The Latest: Israeli search-and-rescue team leaves Brazil

The Latest: Israeli search-and-rescue team leaves Brazil
This Jan. 29, 2019 satellite image provided by DigitalGlobe shows mud flooding an area where a railroad bridge was washed away, days after a Jan. 25 mining company's dam collapsed near Brumadinho, Brazil. As search-and-recovery efforts continued, authorities also worked to slow the reddish-brown mud that was heading down a small river with high concentrations of iron oxide, threatening to contaminate a much larger waterway that provides drinking water to communities in five of the country’s 26 states. (DigitalGlobe, a Maxar company via AP)

RIO DE JANEIRO (AP) — The Latest on the deadly collapse of a dam at a Brazil iron ore mining complex (all times local):

2 p.m.

A spokesman for the Minas Gerais Fire Department in Brazil says that an Israeli search-and-rescue delegation sent to help look for survivors around a mining dam that collapsed is leaving this afternoon.

Pedro Aihara said the 130-member Israeli delegation helped find 35 corpses and was returning home after three days in the field.

It was unclear why the mission had concluded.

In a tweet, Brazilian President Jair Bolsonaro said: “I appreciate, on behalf of the Brazilian people, the State of Israel for the services given to the Brumadinho-MG hand in hand with our Armed Forces and Firefighters.”

He was referring to the southeastern city of Brumadinho where a sea of mud plastered several areas.

Authorities are still looking for 259 missing people. The Minas Gerais Fire Department said Wednesday that it was too early to say when the search for victims would be called off.

No one has been found alive in the thick reddish-brown mine tailing since Saturday.


11:30 a.m.

Authorities in Brazil say that water from the Paraopeba River around the mining dam that collapsed on Friday presents a risk to humans and animals.

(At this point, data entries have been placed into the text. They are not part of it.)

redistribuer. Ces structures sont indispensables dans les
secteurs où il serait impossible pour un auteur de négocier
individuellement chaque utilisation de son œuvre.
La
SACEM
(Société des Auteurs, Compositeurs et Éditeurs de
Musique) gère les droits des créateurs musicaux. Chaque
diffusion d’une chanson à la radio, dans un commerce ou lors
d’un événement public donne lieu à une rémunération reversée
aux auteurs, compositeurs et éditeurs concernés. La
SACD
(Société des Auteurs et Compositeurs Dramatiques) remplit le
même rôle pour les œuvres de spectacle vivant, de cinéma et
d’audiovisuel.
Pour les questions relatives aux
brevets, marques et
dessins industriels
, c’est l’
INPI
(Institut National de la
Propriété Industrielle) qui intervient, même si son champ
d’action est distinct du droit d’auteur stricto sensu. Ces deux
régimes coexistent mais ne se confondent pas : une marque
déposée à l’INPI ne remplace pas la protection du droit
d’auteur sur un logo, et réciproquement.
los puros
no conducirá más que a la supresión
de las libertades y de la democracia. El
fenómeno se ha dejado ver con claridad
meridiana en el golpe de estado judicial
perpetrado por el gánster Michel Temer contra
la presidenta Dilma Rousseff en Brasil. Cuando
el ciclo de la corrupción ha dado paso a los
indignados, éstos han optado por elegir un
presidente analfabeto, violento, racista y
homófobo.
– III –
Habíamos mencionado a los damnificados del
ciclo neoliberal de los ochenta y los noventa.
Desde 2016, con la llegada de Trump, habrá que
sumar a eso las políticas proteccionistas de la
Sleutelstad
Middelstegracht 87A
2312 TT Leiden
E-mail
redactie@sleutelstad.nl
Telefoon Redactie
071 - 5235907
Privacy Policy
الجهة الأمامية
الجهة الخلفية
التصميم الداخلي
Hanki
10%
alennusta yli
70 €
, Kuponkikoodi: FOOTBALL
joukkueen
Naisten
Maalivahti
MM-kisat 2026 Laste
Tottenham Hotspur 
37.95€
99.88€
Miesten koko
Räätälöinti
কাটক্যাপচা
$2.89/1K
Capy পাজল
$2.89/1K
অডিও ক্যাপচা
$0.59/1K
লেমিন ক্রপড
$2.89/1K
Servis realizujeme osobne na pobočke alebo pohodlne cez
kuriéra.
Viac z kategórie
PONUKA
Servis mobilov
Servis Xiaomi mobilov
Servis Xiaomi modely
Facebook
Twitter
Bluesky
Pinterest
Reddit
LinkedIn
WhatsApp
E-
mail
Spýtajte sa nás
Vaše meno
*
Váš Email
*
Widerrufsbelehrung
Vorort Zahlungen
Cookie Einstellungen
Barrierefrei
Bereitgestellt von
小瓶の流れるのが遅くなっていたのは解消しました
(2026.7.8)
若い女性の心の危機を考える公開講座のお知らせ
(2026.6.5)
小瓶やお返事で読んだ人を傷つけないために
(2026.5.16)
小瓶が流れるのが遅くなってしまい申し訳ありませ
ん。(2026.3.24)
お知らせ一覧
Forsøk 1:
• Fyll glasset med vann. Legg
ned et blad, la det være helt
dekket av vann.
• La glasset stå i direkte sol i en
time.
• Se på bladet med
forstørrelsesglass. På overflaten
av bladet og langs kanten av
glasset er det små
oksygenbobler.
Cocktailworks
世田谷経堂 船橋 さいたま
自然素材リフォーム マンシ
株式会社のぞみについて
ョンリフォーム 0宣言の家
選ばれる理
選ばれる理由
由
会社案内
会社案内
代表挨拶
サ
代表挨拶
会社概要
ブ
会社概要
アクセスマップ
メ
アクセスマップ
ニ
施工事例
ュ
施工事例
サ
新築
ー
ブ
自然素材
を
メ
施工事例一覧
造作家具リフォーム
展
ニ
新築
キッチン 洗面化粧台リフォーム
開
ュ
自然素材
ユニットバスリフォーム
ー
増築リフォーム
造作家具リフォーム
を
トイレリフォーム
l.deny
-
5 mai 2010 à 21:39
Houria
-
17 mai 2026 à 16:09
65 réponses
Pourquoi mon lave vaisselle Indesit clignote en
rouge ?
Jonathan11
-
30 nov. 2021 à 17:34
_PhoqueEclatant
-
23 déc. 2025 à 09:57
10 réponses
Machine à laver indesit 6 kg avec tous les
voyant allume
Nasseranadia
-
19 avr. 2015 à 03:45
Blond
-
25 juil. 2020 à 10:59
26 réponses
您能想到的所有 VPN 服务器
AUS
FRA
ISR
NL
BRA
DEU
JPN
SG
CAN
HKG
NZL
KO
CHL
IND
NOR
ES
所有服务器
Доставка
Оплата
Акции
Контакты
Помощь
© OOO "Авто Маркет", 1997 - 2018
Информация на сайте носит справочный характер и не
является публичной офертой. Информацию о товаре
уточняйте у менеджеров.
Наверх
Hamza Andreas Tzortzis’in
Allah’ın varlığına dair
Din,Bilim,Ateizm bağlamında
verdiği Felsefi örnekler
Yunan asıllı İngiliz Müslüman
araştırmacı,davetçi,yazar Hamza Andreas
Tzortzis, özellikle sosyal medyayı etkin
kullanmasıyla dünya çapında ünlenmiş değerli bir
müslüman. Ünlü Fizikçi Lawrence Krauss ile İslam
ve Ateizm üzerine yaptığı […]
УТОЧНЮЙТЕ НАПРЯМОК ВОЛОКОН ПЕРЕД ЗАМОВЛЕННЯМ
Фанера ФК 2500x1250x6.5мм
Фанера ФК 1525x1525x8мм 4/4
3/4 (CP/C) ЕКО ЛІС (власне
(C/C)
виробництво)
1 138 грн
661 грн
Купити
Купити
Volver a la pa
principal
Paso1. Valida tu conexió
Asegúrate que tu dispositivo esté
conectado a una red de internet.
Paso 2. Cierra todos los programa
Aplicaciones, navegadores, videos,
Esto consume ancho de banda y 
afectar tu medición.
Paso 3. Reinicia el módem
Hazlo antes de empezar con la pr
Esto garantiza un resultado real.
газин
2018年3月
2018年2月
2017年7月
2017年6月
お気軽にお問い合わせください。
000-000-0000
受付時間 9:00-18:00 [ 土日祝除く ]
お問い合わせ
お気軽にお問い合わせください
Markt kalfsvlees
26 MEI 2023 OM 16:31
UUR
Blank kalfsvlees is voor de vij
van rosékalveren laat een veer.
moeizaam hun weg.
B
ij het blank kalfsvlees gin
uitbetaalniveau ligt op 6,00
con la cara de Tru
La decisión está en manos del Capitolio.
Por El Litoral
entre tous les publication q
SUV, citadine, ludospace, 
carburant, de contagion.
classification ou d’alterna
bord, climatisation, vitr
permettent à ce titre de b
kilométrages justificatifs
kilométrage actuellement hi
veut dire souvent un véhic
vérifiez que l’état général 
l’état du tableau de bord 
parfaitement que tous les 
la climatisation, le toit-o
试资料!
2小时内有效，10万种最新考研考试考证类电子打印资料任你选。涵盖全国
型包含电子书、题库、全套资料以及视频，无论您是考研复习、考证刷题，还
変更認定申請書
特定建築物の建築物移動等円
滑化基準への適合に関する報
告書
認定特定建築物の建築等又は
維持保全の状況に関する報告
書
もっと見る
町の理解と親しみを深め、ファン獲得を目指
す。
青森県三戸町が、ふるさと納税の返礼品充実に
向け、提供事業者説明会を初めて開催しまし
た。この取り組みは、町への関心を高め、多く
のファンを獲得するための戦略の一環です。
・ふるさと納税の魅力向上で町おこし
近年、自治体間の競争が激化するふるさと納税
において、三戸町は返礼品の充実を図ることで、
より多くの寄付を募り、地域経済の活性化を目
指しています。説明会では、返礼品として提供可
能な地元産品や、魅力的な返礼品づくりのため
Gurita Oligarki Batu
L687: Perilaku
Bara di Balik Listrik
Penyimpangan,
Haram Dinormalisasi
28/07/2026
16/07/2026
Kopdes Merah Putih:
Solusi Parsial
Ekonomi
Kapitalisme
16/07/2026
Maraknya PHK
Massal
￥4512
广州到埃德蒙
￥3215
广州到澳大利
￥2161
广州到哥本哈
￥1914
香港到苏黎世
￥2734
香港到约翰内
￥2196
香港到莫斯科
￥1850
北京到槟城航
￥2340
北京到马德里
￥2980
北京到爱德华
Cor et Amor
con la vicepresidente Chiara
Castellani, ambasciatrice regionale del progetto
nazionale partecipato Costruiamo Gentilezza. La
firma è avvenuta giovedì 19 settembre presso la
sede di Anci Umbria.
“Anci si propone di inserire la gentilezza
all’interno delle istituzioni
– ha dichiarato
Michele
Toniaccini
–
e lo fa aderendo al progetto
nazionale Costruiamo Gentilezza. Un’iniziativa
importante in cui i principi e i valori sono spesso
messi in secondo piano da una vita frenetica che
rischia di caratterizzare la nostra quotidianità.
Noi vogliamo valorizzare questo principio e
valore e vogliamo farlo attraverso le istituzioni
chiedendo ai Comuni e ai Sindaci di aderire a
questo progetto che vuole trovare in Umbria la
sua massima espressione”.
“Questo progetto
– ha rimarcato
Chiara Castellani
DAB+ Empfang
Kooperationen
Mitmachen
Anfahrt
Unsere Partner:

Three state and federal agencies asked Wednesday that residents refrain from using water directly from the river or 100-meters (109 yards) around it.

The request was based on initial results from tests on the water.

The agencies also said that firefighters who have been in contact with the wet mine tailing should take safety precautions.

Dam owner and operator Vale SA is obligated to supply drinking water to affected communities.

The torrent of muddy mining waste unleashed by the dam breach killed at least 99 people, with 259 still missing.